Task => For the word "Кресла", state how many lines below contain it. Give no other text.

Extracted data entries
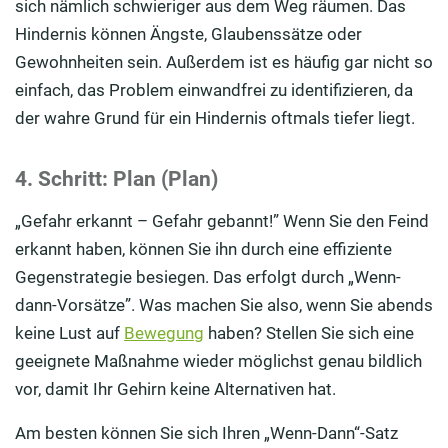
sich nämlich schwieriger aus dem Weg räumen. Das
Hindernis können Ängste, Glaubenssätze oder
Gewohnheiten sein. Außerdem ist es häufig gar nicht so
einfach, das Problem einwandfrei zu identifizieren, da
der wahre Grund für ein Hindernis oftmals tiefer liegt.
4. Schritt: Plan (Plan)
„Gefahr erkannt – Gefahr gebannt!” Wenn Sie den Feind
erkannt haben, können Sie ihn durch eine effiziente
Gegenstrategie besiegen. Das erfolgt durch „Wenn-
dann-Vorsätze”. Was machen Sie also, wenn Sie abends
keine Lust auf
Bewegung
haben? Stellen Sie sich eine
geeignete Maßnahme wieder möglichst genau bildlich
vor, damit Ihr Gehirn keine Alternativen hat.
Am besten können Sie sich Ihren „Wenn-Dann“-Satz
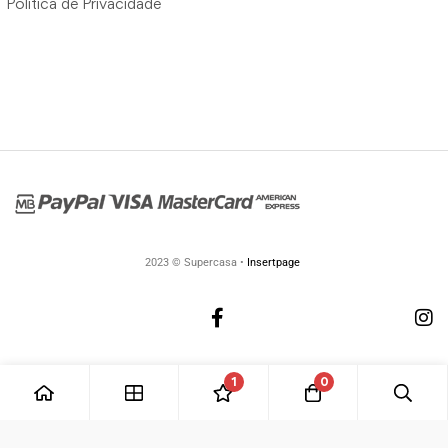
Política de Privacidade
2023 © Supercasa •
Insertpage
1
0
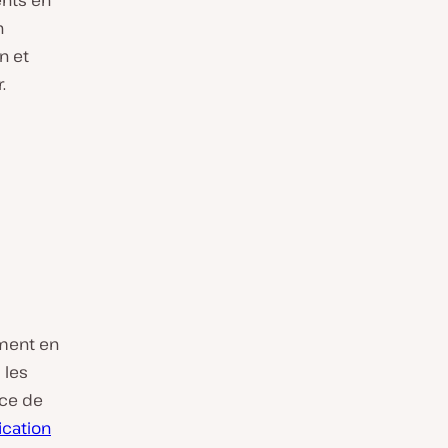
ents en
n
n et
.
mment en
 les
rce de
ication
* * *
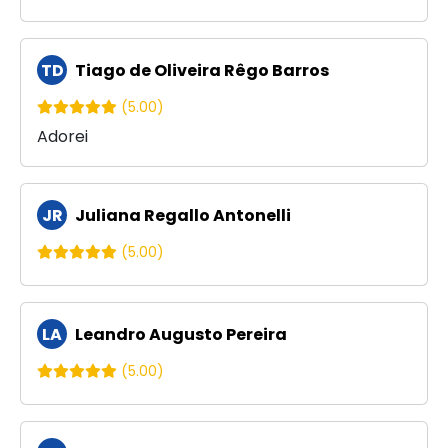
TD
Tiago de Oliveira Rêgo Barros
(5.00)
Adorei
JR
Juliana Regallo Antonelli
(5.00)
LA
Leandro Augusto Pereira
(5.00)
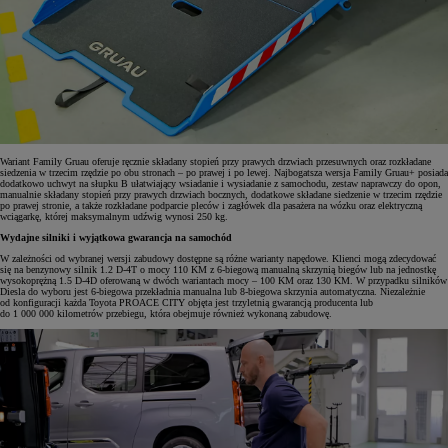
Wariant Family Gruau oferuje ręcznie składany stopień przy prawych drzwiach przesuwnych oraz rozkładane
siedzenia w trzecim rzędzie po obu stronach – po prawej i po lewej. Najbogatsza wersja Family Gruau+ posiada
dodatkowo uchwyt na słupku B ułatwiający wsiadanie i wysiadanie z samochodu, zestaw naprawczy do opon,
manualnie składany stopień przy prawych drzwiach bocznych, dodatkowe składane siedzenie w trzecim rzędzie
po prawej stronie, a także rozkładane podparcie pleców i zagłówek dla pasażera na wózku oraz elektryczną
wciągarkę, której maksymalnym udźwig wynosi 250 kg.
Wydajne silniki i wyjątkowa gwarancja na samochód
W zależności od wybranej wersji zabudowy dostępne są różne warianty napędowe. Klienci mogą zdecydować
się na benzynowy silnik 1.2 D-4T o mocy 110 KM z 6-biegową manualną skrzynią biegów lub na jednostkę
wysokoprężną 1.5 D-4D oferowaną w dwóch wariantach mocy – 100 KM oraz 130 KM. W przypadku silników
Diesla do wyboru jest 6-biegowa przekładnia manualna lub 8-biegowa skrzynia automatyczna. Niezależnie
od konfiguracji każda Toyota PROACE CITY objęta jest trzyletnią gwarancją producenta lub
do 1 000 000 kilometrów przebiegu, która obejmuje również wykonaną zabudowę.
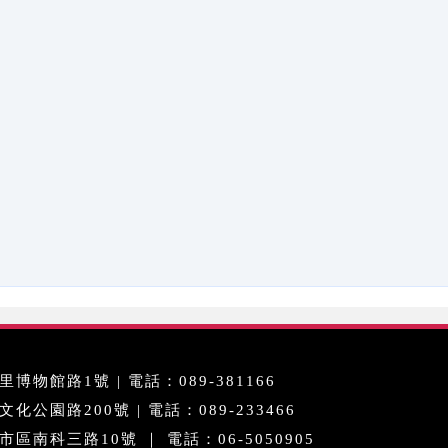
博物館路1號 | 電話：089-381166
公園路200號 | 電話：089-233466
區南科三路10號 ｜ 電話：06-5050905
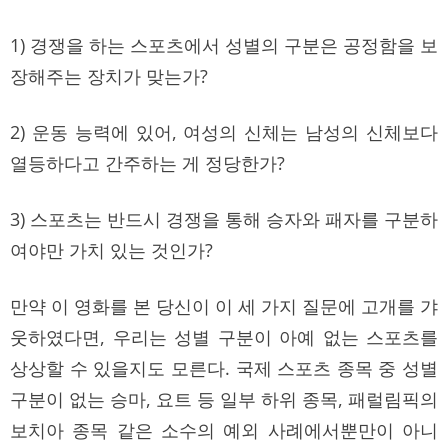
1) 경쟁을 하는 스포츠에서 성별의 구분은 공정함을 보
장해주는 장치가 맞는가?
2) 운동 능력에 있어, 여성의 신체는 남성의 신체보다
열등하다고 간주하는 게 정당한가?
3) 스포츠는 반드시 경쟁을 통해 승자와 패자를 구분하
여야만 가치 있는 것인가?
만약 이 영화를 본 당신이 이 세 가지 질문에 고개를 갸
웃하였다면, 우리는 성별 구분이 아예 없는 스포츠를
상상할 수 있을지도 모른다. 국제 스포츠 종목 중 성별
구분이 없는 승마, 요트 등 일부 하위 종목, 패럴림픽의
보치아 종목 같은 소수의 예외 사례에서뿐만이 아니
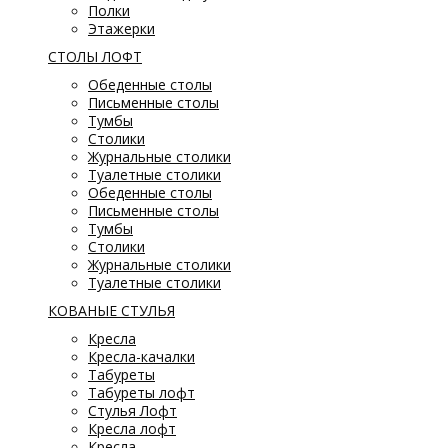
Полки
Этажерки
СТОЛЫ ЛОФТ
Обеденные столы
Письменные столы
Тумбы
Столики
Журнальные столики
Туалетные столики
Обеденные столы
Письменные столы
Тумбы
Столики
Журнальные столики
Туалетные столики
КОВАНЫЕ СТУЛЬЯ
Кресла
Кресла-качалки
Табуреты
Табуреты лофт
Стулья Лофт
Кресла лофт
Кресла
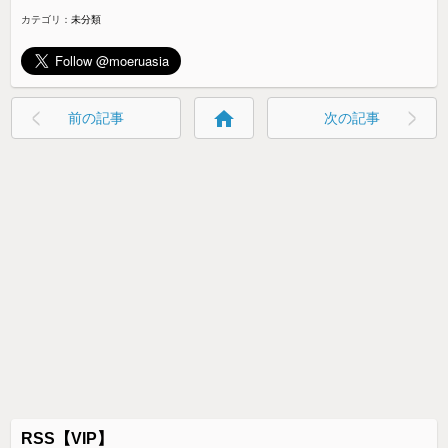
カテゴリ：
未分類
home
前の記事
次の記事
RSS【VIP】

Task solution => 4